Where do you draw inspiration from? We've read that you are quite the traveller. Travel and art used to be my first source of inspiration for a very long time. I tend to be inspired by a painting or a sculpture, and also by late socialites of the '60s. All of my jewellery pieces have a story behind them.
What is jewellery to you? Jewellery is all about accumulation. Have more of it and don't be afraid to mix, match and pile it on. It adds character to your outfits and can show who you really are. An outfit is acutally the accessory to your jewels.
If you had to put a finger on your personal style, how would you describe it? If I could resumé my style in one phrase, it will have to be a creative Parisian!
What is your perfect outfit? A Charvet men's shirt with vintage denim jeans and creative shoes. A colourful Aurélie Bidermann pouch to hold my essentials and, of course, lots of jewellery.
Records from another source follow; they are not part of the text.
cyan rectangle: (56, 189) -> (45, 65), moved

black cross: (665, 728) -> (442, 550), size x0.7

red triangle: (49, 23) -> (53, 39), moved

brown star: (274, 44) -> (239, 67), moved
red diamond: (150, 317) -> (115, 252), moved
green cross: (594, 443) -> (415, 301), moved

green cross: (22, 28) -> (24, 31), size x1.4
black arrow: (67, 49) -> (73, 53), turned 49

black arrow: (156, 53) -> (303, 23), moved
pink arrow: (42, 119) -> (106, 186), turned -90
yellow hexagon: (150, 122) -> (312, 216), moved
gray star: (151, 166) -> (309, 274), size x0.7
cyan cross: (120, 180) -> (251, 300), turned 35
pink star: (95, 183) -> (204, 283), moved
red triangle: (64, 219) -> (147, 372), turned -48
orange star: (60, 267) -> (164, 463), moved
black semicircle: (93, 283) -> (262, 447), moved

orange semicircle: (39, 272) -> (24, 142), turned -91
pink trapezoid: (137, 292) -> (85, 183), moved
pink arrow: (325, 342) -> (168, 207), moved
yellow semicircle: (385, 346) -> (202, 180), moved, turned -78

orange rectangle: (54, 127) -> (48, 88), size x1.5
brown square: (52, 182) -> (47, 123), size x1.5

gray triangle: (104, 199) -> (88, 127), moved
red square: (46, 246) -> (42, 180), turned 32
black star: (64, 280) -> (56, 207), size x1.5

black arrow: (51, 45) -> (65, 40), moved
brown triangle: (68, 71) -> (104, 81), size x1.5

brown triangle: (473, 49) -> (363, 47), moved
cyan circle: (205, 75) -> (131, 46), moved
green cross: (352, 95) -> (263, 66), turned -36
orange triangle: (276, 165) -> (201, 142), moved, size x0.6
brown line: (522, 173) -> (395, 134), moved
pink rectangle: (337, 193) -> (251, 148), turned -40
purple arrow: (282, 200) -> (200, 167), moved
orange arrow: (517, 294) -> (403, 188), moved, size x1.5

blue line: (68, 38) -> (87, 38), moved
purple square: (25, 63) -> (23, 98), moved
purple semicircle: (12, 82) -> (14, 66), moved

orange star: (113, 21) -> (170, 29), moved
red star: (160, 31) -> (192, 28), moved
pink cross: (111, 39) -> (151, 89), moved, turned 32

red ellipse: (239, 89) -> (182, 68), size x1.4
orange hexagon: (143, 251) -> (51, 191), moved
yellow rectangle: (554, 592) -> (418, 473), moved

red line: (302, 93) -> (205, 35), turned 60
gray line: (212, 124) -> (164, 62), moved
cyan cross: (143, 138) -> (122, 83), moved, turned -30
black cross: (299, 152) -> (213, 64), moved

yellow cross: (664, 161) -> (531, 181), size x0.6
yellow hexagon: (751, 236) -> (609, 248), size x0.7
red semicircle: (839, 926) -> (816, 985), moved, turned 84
When dressing to impress, I reach for my fine jewellery Lace necklace in yellow gold and diamond.
How about your greatest weakness when it comes to shopping? Cashmere sweaters. I think I have more than a 100 of them, probably 50 or so in grey and the others in all colours of the rainbow...
What's in the near future for you, anything in the pipeline that you're able to share with us? I teamed up with fashion knitwear label Wool and the Gang to create an exclusive clothing and accessories collection where wool statement pieces are decorated with an eclectic mix of my jewellery pieces.
And lastly, what is the one piece of jewellery that you can't live without? It's really so hard to pick one. I can't give up these: My nine personalised bangles, wheat bracelets and five bells bracelet in 18-carat gold on my left wrist. I never take those off. There is also my lucky charm necklace. I wear all of my charms; scarabs in many colours, clovers, and engraved bells on my hammered chain. When I can't wear my necklace, I wear the charms on a bracelet on my left wrist too!